Tugas tertulis A:
Salin lagi bagian teks tentang politik aliran antara "(My Official Site)" dan "konsepsi aliran dimaksud.", keduanya termasuk. Ganti "nasionalis" dengan "kebangsaan".
Tugas tertulis B:
Menurut teks tentang politik aliran, apa yang menunjukkan bahwa model konsepsi aliran masih ada dalam realitas politik?
Tugas tertulis C:
Apakah setiap pernyataan berikut sesuai dengan teks tentang politik aliran? (i) Teks menyebut Ruth Mc-Vey dan C. Geertz dalam kaitan dengan teori politik aliran. (ii) Menurut teks, sudah tidak ada lagi pakar yang memakai kerangka politik aliran. (iii) Teks menyatakan bahwa teori politik aliran masih relevan.

• May 2024
    M T W T F S S
    « Apr    
     12345
    6789101112
    13141516171819
    20212223242526
    2728293031  

Prof. Dr. Nur Syam, M.Si

(My Official Site)

PILKADA 2018: TIDAK ADA POLITIK ALIRAN (2)

PILKADA 2018: TIDAK ADA POLITIK ALIRAN (2)
Tentu masih ada pakar yang melihat peta politik masyarakat Indonesia dengan menggunakan kerangka konseptual politik aliran. Semenjak diangkat oleh Ruth Mc-Vey, dan juga C. Geertz, maka teori politik aliran itu sebenarnya sudah tidak lagi relevan. Namun demikian, masih bisa kita lihat bagaimana praksis politik yang tetap berpegang pada konsepsi aliran dalam memandang dunia politik.
Di dalam realitas politik, masih terdapat gambaran perlunya menyatu antara varian dimaksud. Masih terdapat pemikiran bahwa pemasangan calon bupati, gubernur, bahkan presiden masih menggambarkan pasangan nasionalis dan hijau, atau nasionalis religious dan santri dan sebagainya. hal ini tentu masih menggambarkan betapa masih terdapat model konsepsi aliran dimaksud.

Bahan yang diberikan:

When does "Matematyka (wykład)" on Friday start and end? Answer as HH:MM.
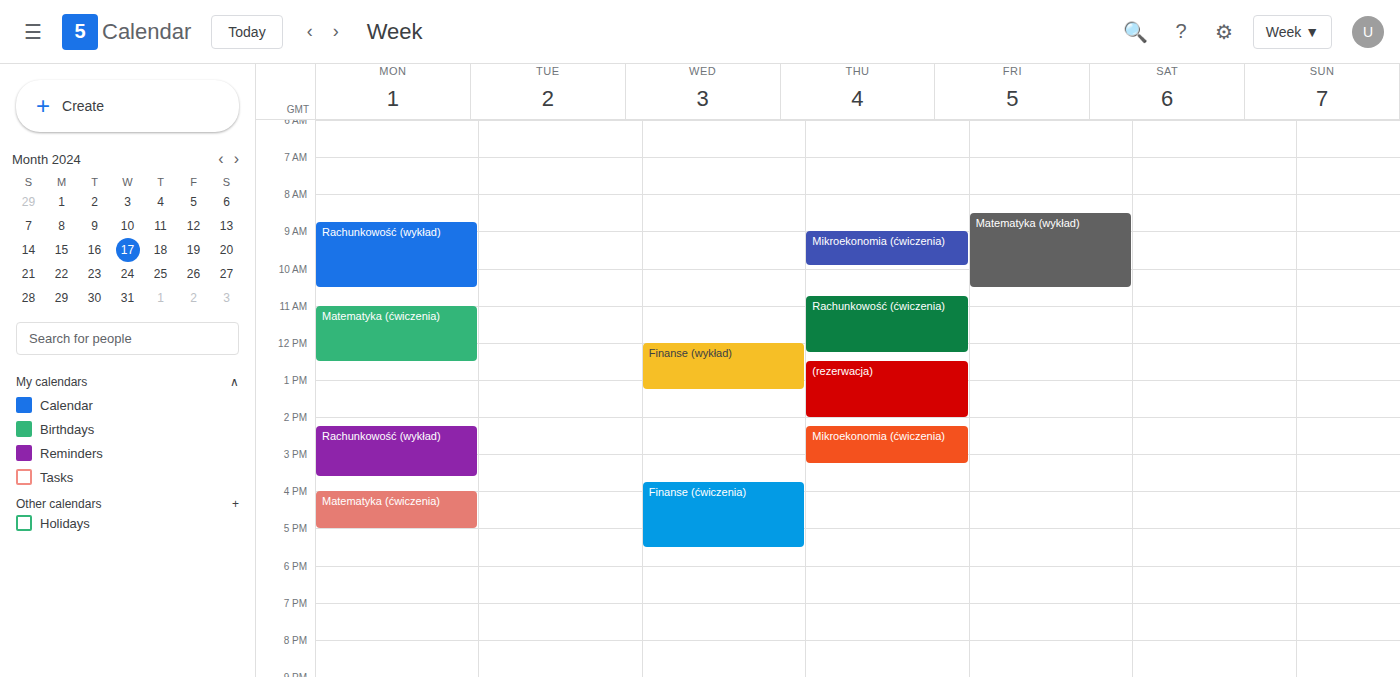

...

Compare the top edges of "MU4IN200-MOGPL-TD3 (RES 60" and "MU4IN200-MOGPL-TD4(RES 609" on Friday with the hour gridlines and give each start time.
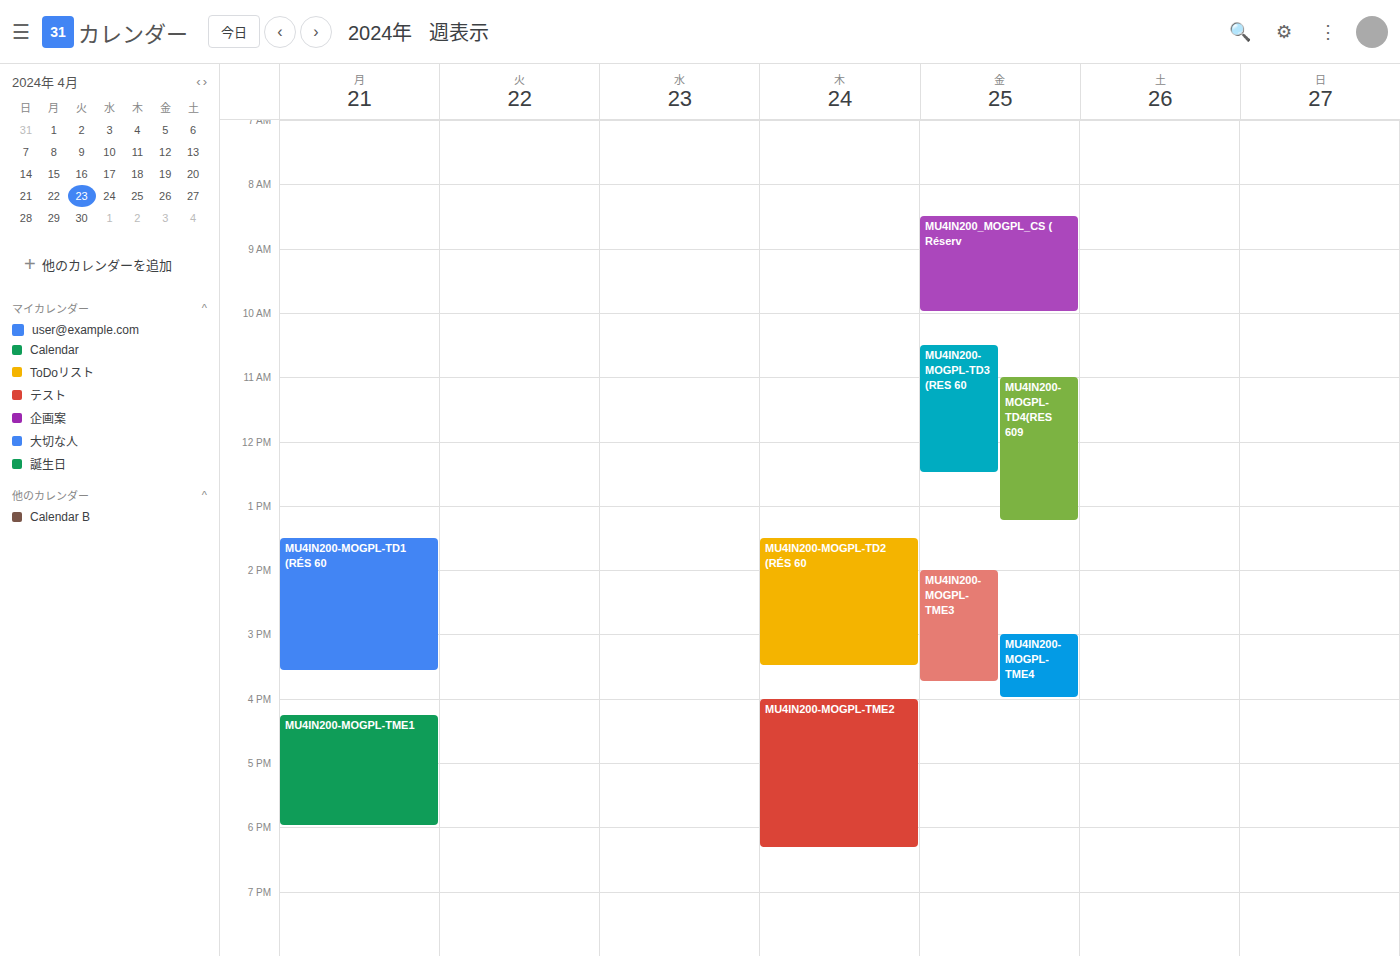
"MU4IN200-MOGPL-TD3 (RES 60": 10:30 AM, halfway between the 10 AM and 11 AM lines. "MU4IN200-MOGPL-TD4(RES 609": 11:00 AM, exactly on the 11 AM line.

Jawaban A:
(My Official Site)

PILKADA 2018: TIDAK ADA POLITIK ALIRAN (2)

PILKADA 2018: TIDAK ADA POLITIK ALIRAN (2)
Tentu masih ada pakar yang melihat peta politik masyarakat Indonesia dengan menggunakan kerangka konseptual politik aliran. Semenjak diangkat oleh Ruth Mc-Vey, dan juga C. Geertz, maka teori politik aliran itu sebenarnya sudah tidak lagi relevan. Namun demikian, masih bisa kita lihat bagaimana praksis politik yang tetap berpegang pada konsepsi aliran dalam memandang dunia politik.
Di dalam realitas politik, masih terdapat gambaran perlunya menyatu antara varian dimaksud. Masih terdapat pemikiran bahwa pemasangan calon bupati, gubernur, bahkan presiden masih menggambarkan pasangan kebangsaan dan hijau, atau kebangsaan religious dan santri dan sebagainya. hal ini tentu masih menggambarkan betapa masih terdapat model konsepsi aliran dimaksud.

Jawaban B:
Yang menunjukkannya adalah masih adanya pemikiran bahwa pasangan calon bupati, gubernur, bahkan presiden menggambarkan pasangan "nasionalis dan hijau", atau "nasionalis religious dan santri" dan sebagainya.

Jawaban C:
(i) Ya: "Semenjak diangkat oleh Ruth Mc-Vey, dan juga C. Geertz, maka teori politik aliran itu sebenarnya sudah tidak lagi relevan."
(ii) Tidak: "Tentu masih ada pakar yang melihat peta politik masyarakat Indonesia dengan menggunakan kerangka konseptual politik aliran."
(iii) Tidak: "teori politik aliran itu sebenarnya sudah tidak lagi relevan."